Power station shelved as demand drops
Power station shelved as demand drops

Plummeting demand for electricity has pushed back the need for a new major power station for Perth and the South West until next decade, the head of the newly merged Synergy has revealed.

Synergy chief executive Jason Waters said that under the latest revision of the South West grid's "road map", a base-load power station was not expected to be required until as late as 2023.

The comments from the boss of the State-owned utility, the dominant electricity generator and retailer in the South West network, reinforces the view of many observers that there is excess supply in the market.

Power bosses are grappling with the issue of over-capacity, which has been caused by falling demand on the back of rocketing prices, unrealised demand from major projects not coming on stream, more efficient appliances and rampant demand for rooftop solar panels.

The State Government has estimated there is currently about 900MW of excess capacity in the South West grid, costing energy consumers hundreds of millions of dollars a year.

Mr Waters, the head of generator Verve before becoming boss of the merged Synergy, said the situation had seen a significant "slippage" in planning for a new coal or gas-fired power station.

"We have seen a substantial shift in what we see as the asset investment pathway or road map," Mr Waters said.

"There was a period only three or four years ago during which we saw the need for a new base-load power station on the system for around 2017-18. By base-load I mean a big 300MW or 400MW coal or gas-fired plant that is built to run all the time.
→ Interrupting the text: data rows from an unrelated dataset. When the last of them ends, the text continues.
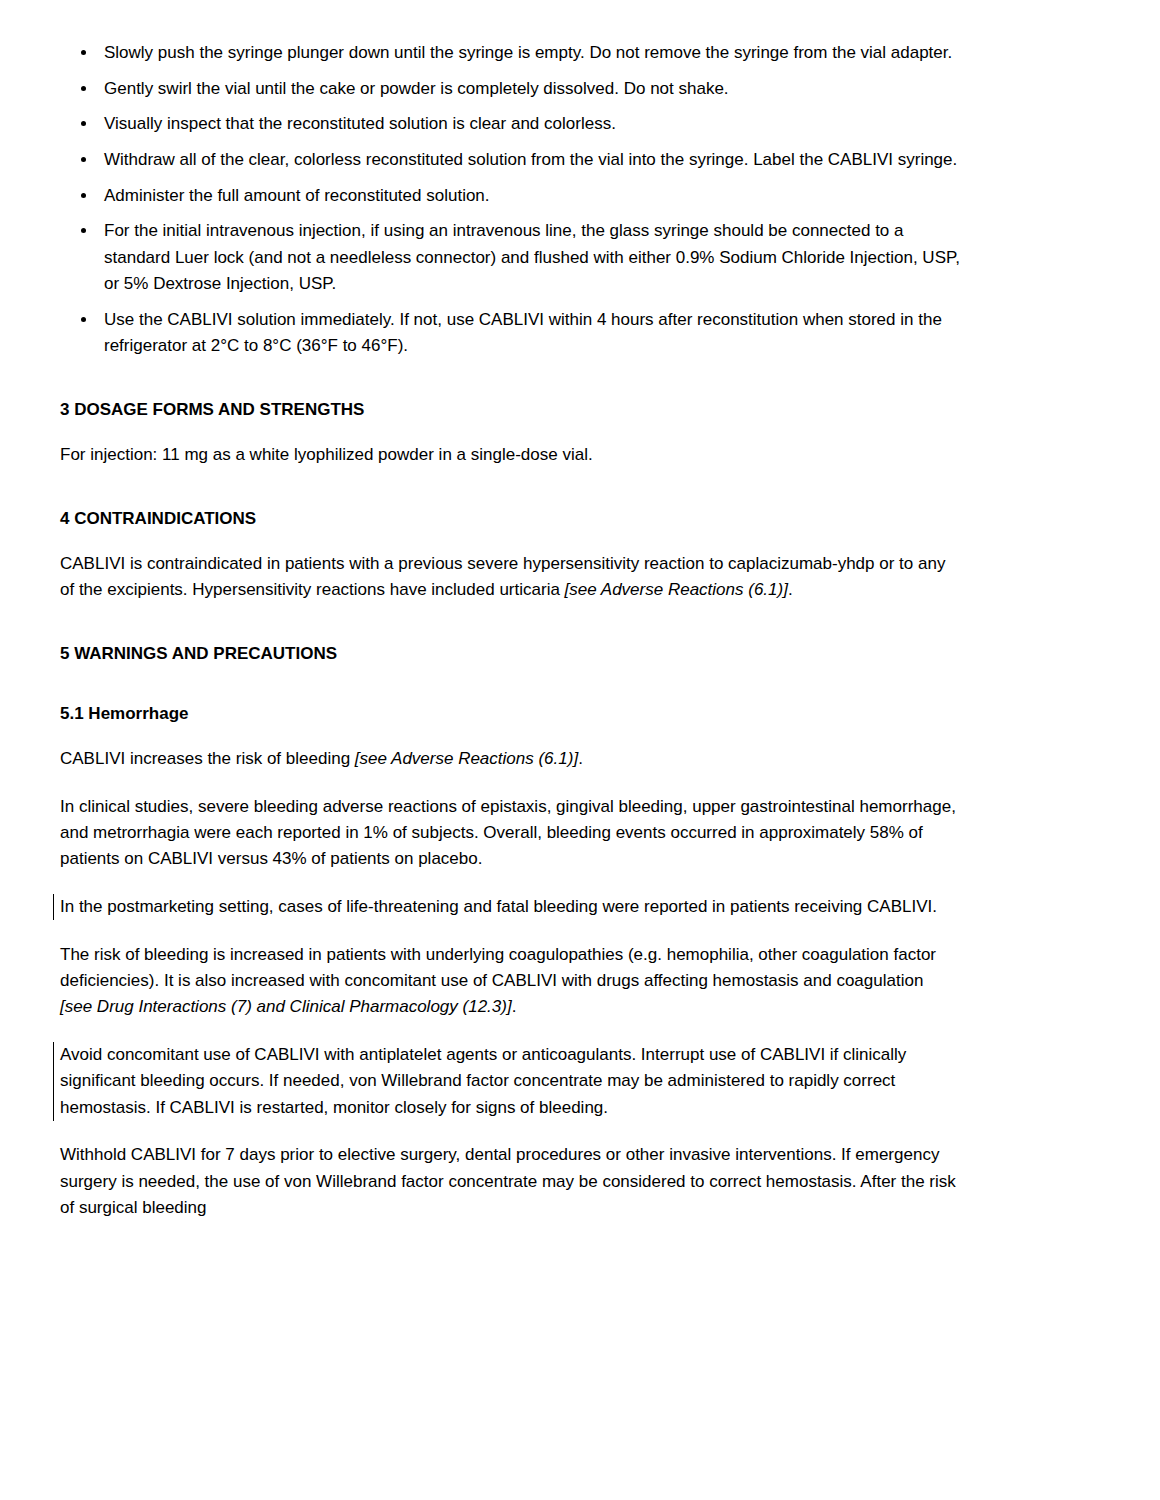Slowly push the syringe plunger down until the syringe is empty. Do not remove the syringe from the vial adapter.
Gently swirl the vial until the cake or powder is completely dissolved. Do not shake.
Visually inspect that the reconstituted solution is clear and colorless.
Withdraw all of the clear, colorless reconstituted solution from the vial into the syringe. Label the CABLIVI syringe.
Administer the full amount of reconstituted solution.
For the initial intravenous injection, if using an intravenous line, the glass syringe should be connected to a standard Luer lock (and not a needleless connector) and flushed with either 0.9% Sodium Chloride Injection, USP, or 5% Dextrose Injection, USP.
Use the CABLIVI solution immediately. If not, use CABLIVI within 4 hours after reconstitution when stored in the refrigerator at 2°C to 8°C (36°F to 46°F).
3 DOSAGE FORMS AND STRENGTHS
For injection: 11 mg as a white lyophilized powder in a single-dose vial.
4 CONTRAINDICATIONS
CABLIVI is contraindicated in patients with a previous severe hypersensitivity reaction to caplacizumab-yhdp or to any of the excipients. Hypersensitivity reactions have included urticaria [see Adverse Reactions (6.1)].
5 WARNINGS AND PRECAUTIONS
5.1 Hemorrhage
CABLIVI increases the risk of bleeding [see Adverse Reactions (6.1)].
In clinical studies, severe bleeding adverse reactions of epistaxis, gingival bleeding, upper gastrointestinal hemorrhage, and metrorrhagia were each reported in 1% of subjects. Overall, bleeding events occurred in approximately 58% of patients on CABLIVI versus 43% of patients on placebo.
In the postmarketing setting, cases of life-threatening and fatal bleeding were reported in patients receiving CABLIVI.
The risk of bleeding is increased in patients with underlying coagulopathies (e.g. hemophilia, other coagulation factor deficiencies). It is also increased with concomitant use of CABLIVI with drugs affecting hemostasis and coagulation [see Drug Interactions (7) and Clinical Pharmacology (12.3)].
Avoid concomitant use of CABLIVI with antiplatelet agents or anticoagulants. Interrupt use of CABLIVI if clinically significant bleeding occurs. If needed, von Willebrand factor concentrate may be administered to rapidly correct hemostasis. If CABLIVI is restarted, monitor closely for signs of bleeding.
Withhold CABLIVI for 7 days prior to elective surgery, dental procedures or other invasive interventions. If emergency surgery is needed, the use of von Willebrand factor concentrate may be considered to correct hemostasis. After the risk of surgical bleeding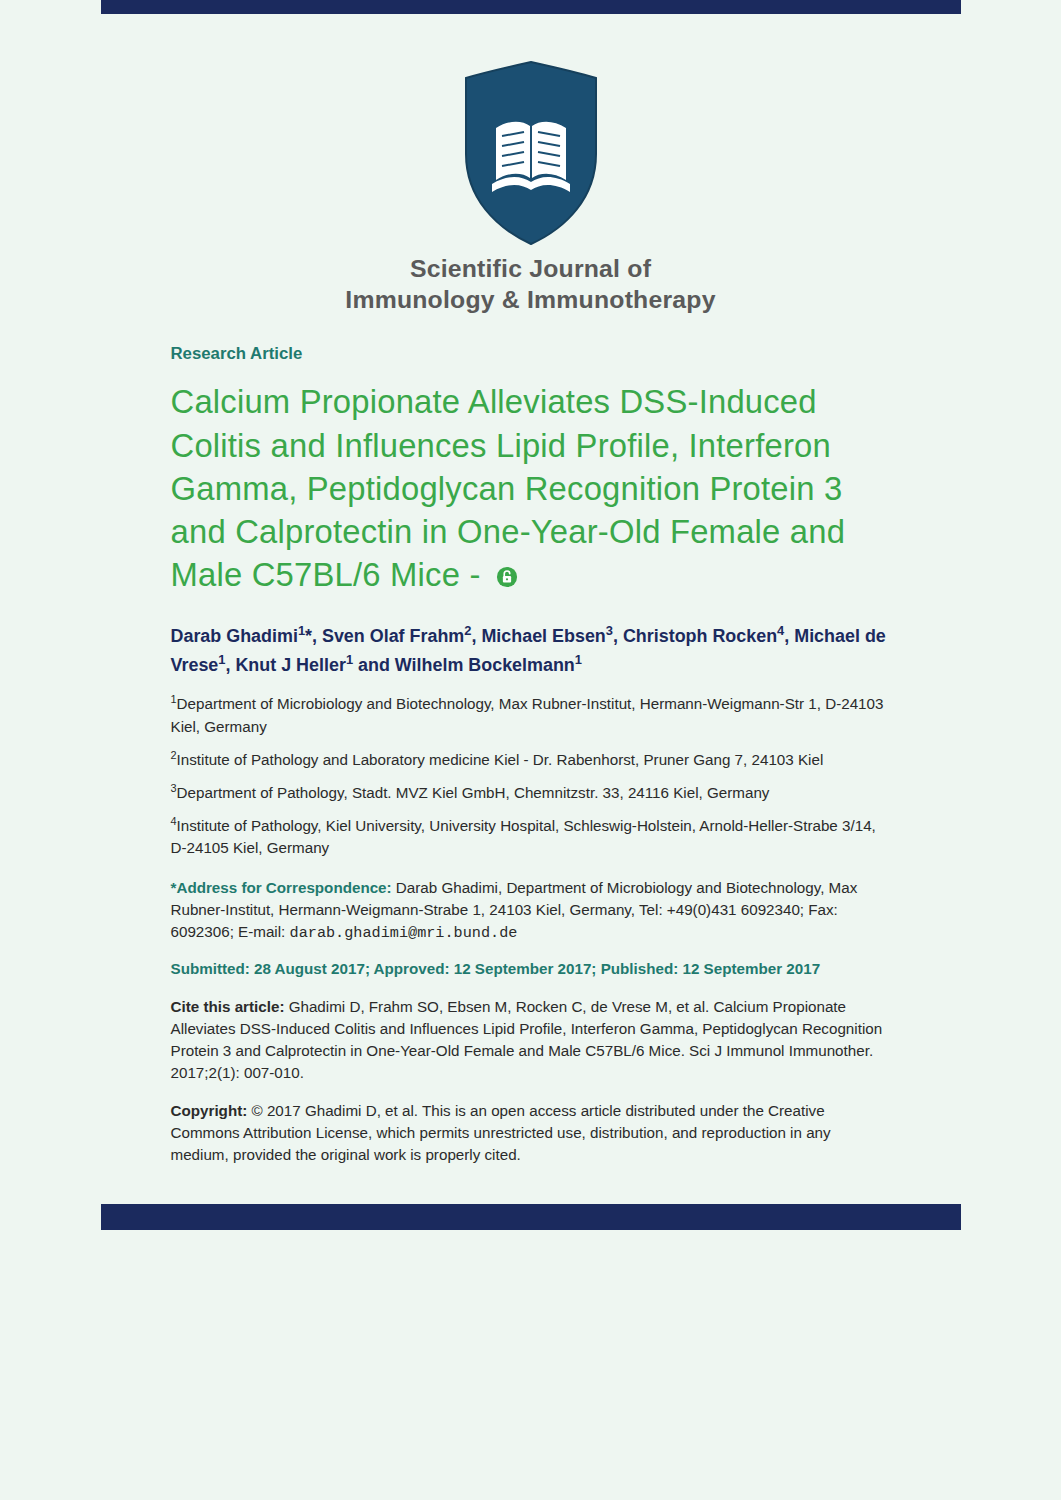Scientific Journal of Immunology & Immunotherapy
Research Article
Calcium Propionate Alleviates DSS-Induced Colitis and Influences Lipid Profile, Interferon Gamma, Peptidoglycan Recognition Protein 3 and Calprotectin in One-Year-Old Female and Male C57BL/6 Mice -
Darab Ghadimi1*, Sven Olaf Frahm2, Michael Ebsen3, Christoph Rocken4, Michael de Vrese1, Knut J Heller1 and Wilhelm Bockelmann1
1Department of Microbiology and Biotechnology, Max Rubner-Institut, Hermann-Weigmann-Str 1, D-24103 Kiel, Germany
2Institute of Pathology and Laboratory medicine Kiel - Dr. Rabenhorst, Pruner Gang 7, 24103 Kiel
3Department of Pathology, Stadt. MVZ Kiel GmbH, Chemnitzstr. 33, 24116 Kiel, Germany
4Institute of Pathology, Kiel University, University Hospital, Schleswig-Holstein, Arnold-Heller-Strabe 3/14, D-24105 Kiel, Germany
*Address for Correspondence: Darab Ghadimi, Department of Microbiology and Biotechnology, Max Rubner-Institut, Hermann-Weigmann-Strabe 1, 24103 Kiel, Germany, Tel: +49(0)431 6092340; Fax: 6092306; E-mail: darab.ghadimi@mri.bund.de
Submitted: 28 August 2017; Approved: 12 September 2017; Published: 12 September 2017
Cite this article: Ghadimi D, Frahm SO, Ebsen M, Rocken C, de Vrese M, et al. Calcium Propionate Alleviates DSS-Induced Colitis and Influences Lipid Profile, Interferon Gamma, Peptidoglycan Recognition Protein 3 and Calprotectin in One-Year-Old Female and Male C57BL/6 Mice. Sci J Immunol Immunother. 2017;2(1): 007-010.
Copyright: © 2017 Ghadimi D, et al. This is an open access article distributed under the Creative Commons Attribution License, which permits unrestricted use, distribution, and reproduction in any medium, provided the original work is properly cited.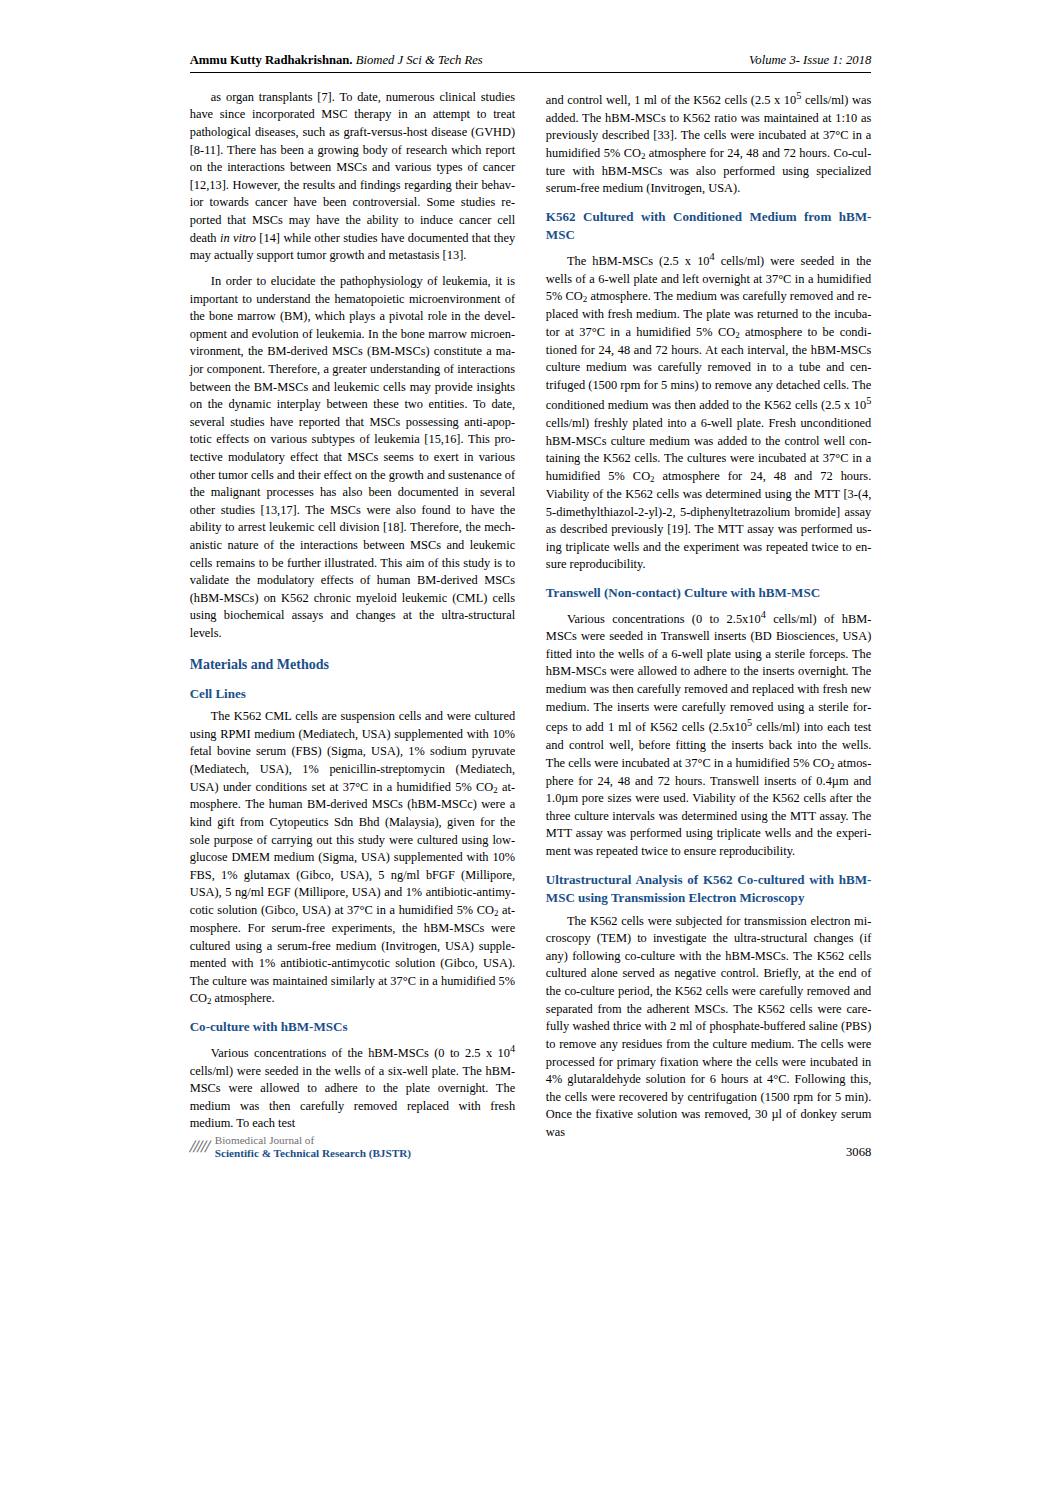Ammu Kutty Radhakrishnan. Biomed J Sci & Tech Res
Volume 3- Issue 1: 2018
as organ transplants [7]. To date, numerous clinical studies have since incorporated MSC therapy in an attempt to treat pathological diseases, such as graft-versus-host disease (GVHD) [8-11]. There has been a growing body of research which report on the interactions between MSCs and various types of cancer [12,13]. However, the results and findings regarding their behavior towards cancer have been controversial. Some studies reported that MSCs may have the ability to induce cancer cell death in vitro [14] while other studies have documented that they may actually support tumor growth and metastasis [13].
In order to elucidate the pathophysiology of leukemia, it is important to understand the hematopoietic microenvironment of the bone marrow (BM), which plays a pivotal role in the development and evolution of leukemia. In the bone marrow microenvironment, the BM-derived MSCs (BM-MSCs) constitute a major component. Therefore, a greater understanding of interactions between the BM-MSCs and leukemic cells may provide insights on the dynamic interplay between these two entities. To date, several studies have reported that MSCs possessing anti-apoptotic effects on various subtypes of leukemia [15,16]. This protective modulatory effect that MSCs seems to exert in various other tumor cells and their effect on the growth and sustenance of the malignant processes has also been documented in several other studies [13,17]. The MSCs were also found to have the ability to arrest leukemic cell division [18]. Therefore, the mechanistic nature of the interactions between MSCs and leukemic cells remains to be further illustrated. This aim of this study is to validate the modulatory effects of human BM-derived MSCs (hBM-MSCs) on K562 chronic myeloid leukemic (CML) cells using biochemical assays and changes at the ultra-structural levels.
Materials and Methods
Cell Lines
The K562 CML cells are suspension cells and were cultured using RPMI medium (Mediatech, USA) supplemented with 10% fetal bovine serum (FBS) (Sigma, USA), 1% sodium pyruvate (Mediatech, USA), 1% penicillin-streptomycin (Mediatech, USA) under conditions set at 37°C in a humidified 5% CO2 atmosphere. The human BM-derived MSCs (hBM-MSCc) were a kind gift from Cytopeutics Sdn Bhd (Malaysia), given for the sole purpose of carrying out this study were cultured using low-glucose DMEM medium (Sigma, USA) supplemented with 10% FBS, 1% glutamax (Gibco, USA), 5 ng/ml bFGF (Millipore, USA), 5 ng/ml EGF (Millipore, USA) and 1% antibiotic-antimycotic solution (Gibco, USA) at 37°C in a humidified 5% CO2 atmosphere. For serum-free experiments, the hBM-MSCs were cultured using a serum-free medium (Invitrogen, USA) supplemented with 1% antibiotic-antimycotic solution (Gibco, USA). The culture was maintained similarly at 37°C in a humidified 5% CO2 atmosphere.
Co-culture with hBM-MSCs
Various concentrations of the hBM-MSCs (0 to 2.5 x 104 cells/ml) were seeded in the wells of a six-well plate. The hBM-MSCs were allowed to adhere to the plate overnight. The medium was then carefully removed replaced with fresh medium. To each test
and control well, 1 ml of the K562 cells (2.5 x 105 cells/ml) was added. The hBM-MSCs to K562 ratio was maintained at 1:10 as previously described [33]. The cells were incubated at 37°C in a humidified 5% CO2 atmosphere for 24, 48 and 72 hours. Co-culture with hBM-MSCs was also performed using specialized serum-free medium (Invitrogen, USA).
K562 Cultured with Conditioned Medium from hBM-MSC
The hBM-MSCs (2.5 x 104 cells/ml) were seeded in the wells of a 6-well plate and left overnight at 37°C in a humidified 5% CO2 atmosphere. The medium was carefully removed and replaced with fresh medium. The plate was returned to the incubator at 37°C in a humidified 5% CO2 atmosphere to be conditioned for 24, 48 and 72 hours. At each interval, the hBM-MSCs culture medium was carefully removed in to a tube and centrifuged (1500 rpm for 5 mins) to remove any detached cells. The conditioned medium was then added to the K562 cells (2.5 x 105 cells/ml) freshly plated into a 6-well plate. Fresh unconditioned hBM-MSCs culture medium was added to the control well containing the K562 cells. The cultures were incubated at 37°C in a humidified 5% CO2 atmosphere for 24, 48 and 72 hours. Viability of the K562 cells was determined using the MTT [3-(4, 5-dimethylthiazol-2-yl)-2, 5-diphenyltetrazolium bromide] assay as described previously [19]. The MTT assay was performed using triplicate wells and the experiment was repeated twice to ensure reproducibility.
Transwell (Non-contact) Culture with hBM-MSC
Various concentrations (0 to 2.5x104 cells/ml) of hBM-MSCs were seeded in Transwell inserts (BD Biosciences, USA) fitted into the wells of a 6-well plate using a sterile forceps. The hBM-MSCs were allowed to adhere to the inserts overnight. The medium was then carefully removed and replaced with fresh new medium. The inserts were carefully removed using a sterile forceps to add 1 ml of K562 cells (2.5x105 cells/ml) into each test and control well, before fitting the inserts back into the wells. The cells were incubated at 37°C in a humidified 5% CO2 atmosphere for 24, 48 and 72 hours. Transwell inserts of 0.4µm and 1.0µm pore sizes were used. Viability of the K562 cells after the three culture intervals was determined using the MTT assay. The MTT assay was performed using triplicate wells and the experiment was repeated twice to ensure reproducibility.
Ultrastructural Analysis of K562 Co-cultured with hBM-MSC using Transmission Electron Microscopy
The K562 cells were subjected for transmission electron microscopy (TEM) to investigate the ultra-structural changes (if any) following co-culture with the hBM-MSCs. The K562 cells cultured alone served as negative control. Briefly, at the end of the co-culture period, the K562 cells were carefully removed and separated from the adherent MSCs. The K562 cells were carefully washed thrice with 2 ml of phosphate-buffered saline (PBS) to remove any residues from the culture medium. The cells were processed for primary fixation where the cells were incubated in 4% glutaraldehyde solution for 6 hours at 4°C. Following this, the cells were recovered by centrifugation (1500 rpm for 5 min). Once the fixative solution was removed, 30 µl of donkey serum was
///// Biomedical Journal of
Scientific & Technical Research (BJSTR)
3068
"The latest indications based on the current load forecast for the system is the planned date has been moved out to 2022-23.

"There has been a six-year slippage or stretching of the road map on the basis of reduced demand and on other things."

Mr Waters noted the lag in the need for a new power station came despite the impending retirement of Kwinana C, the 400MW power station that is due to be closed next year.

The market would return closer to balance "within a year of so" of the closure of Kwinana C, when excess capacity was soaked up.